### Liberary

In [13]:
import numpy as np
import pandas as pd
import matplotlib.pyplot as plt
import glob
import os

### functions

In [14]:
#Input: result 4 csv directories with 'dew6' or 'sg16'  or 'yckr'  or 'venc'
#Output: a list of csv directory 
def find_resultCSV(dir):
    csv_files = glob.glob(dir +"/*.csv")
    result_files = [i.replace('\\', '/') for i in csv_files]
    result_files = [file for file in result_files if 'dew6'in file or 'sg16' in file or 'asre' in file or '7wjx' in file or 'ucr5' in file]

    return result_files

# Input: df consist of PA task information
# Output: return the correctness with trial name and percent correctness
def calculate_correctness(df):
    # Add 'result' column: 1 if 'Response' matches 'Absent_Present', 0 otherwise
    df['result'] = (df['Response'] == df['Absent_Present']).astype(int)

    # Group by 'Sequence_Names' and 'Switch_Names' and calculate percent correctness
    correctness = df.groupby(['Stim_Ind', 'Participant Private ID'])['result'].mean().reset_index()

    # Rename the 'result' column to 'Percent_Correctness'
    correctness.rename(columns={'result': 'Percent_Correctness'}, inplace=True)

    return correctness

#Input: a direcotry with the result csv file
#Output: a dataframe with different types of trials and number of correct response for every type
def count(dir, output_dir):
    result_files = find_resultCSV(dir)

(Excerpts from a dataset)

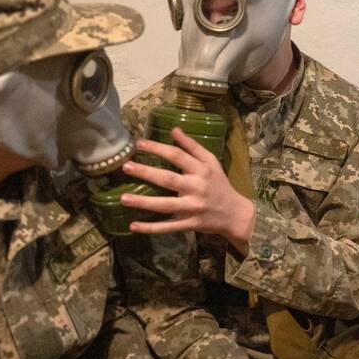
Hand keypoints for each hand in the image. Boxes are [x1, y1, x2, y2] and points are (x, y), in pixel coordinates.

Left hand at [120, 127, 256, 246]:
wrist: (234, 213)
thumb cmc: (219, 184)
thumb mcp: (211, 162)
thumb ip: (192, 146)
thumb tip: (174, 129)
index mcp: (202, 170)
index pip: (177, 156)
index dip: (158, 148)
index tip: (138, 143)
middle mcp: (197, 188)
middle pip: (169, 179)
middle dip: (147, 173)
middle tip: (126, 166)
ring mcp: (192, 208)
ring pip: (166, 205)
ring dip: (144, 202)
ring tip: (123, 198)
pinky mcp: (189, 223)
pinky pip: (168, 227)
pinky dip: (151, 228)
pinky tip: (133, 226)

# [ACTIVITY LIST]
a – Determine whether each statement agrees with the Python notebook code, answering yes or no and quoting the deciding words: (i) the code imports the glob module; (ii) calculate_correctness renames the 'result' column to 'Percent_Correctness'; (iii) find_resultCSV searches the directory for files ending in .txt.
b – Carry on the Python notebook code, beginning after its final line.

# [RESULTS FOR EACH TASK]
a –
(i) Yes: "import glob"
(ii) Yes: "correctness.rename(columns={'result': 'Percent_Correctness'}, inplace=True)"
(iii) No: "csv_files = glob.glob(dir +"/*.csv")"

b –
    #print(result_files)

    # 1. Extract the 'Absent_Present' & 'Length' & 'Attend_Condition' & 'Response' from every csv file
    df = pd.concat([pd.read_csv(file, usecols=['Participant Private ID', 'Absent_Present', 'Attend_Condition', 'Response', 'Sequence_Names', 'Switch_Names', 'Stim_Ind']) for file in result_files])
    df = df.query('Response != "AUDIO PLAY REQUESTED"').dropna(subset=['Response'])
    df = df.query('Absent_Present != "absent"')
    #print(df)
    
    # 2. Splitting the DataFrame into two based on 'Attend_Condition'
    df1 = df[df['Attend_Condition'] == 'complex_tones']
    df2 = df[df['Attend_Condition'] != 'complex_tones']

    # 3. Sorting each DataFrame
    df1 = df1.sort_values(by=['Sequence_Names', 'Switch_Names'])
    df2 = df2.sort_values(by=['Sequence_Names', 'Switch_Names'])

    # 4. Sequence_Name and Switch_Names combination find the percent correctness
    # add a new column result by add 1 or 0 by comparing the 'Response' vs 'Absent_Present column' if they are the same, use 1 as correct use 0 as incorrect
    # for every Sequence_Name and Switch_Names combination, find the percent correctness since different participant (each row)
    # Calculate correctness for each DataFrame
    correctness_df1 = calculate_correctness(df1)
    correctness_df2 = calculate_correctness(df2)

    # Export to CSV files
    correctness_df1.to_csv(os.path.join(output_dir,'PA_correctness_complexTone.csv'), index=False)
    correctness_df2.to_csv(os.path.join(output_dir,'PA_correctness_other.csv'), index=False)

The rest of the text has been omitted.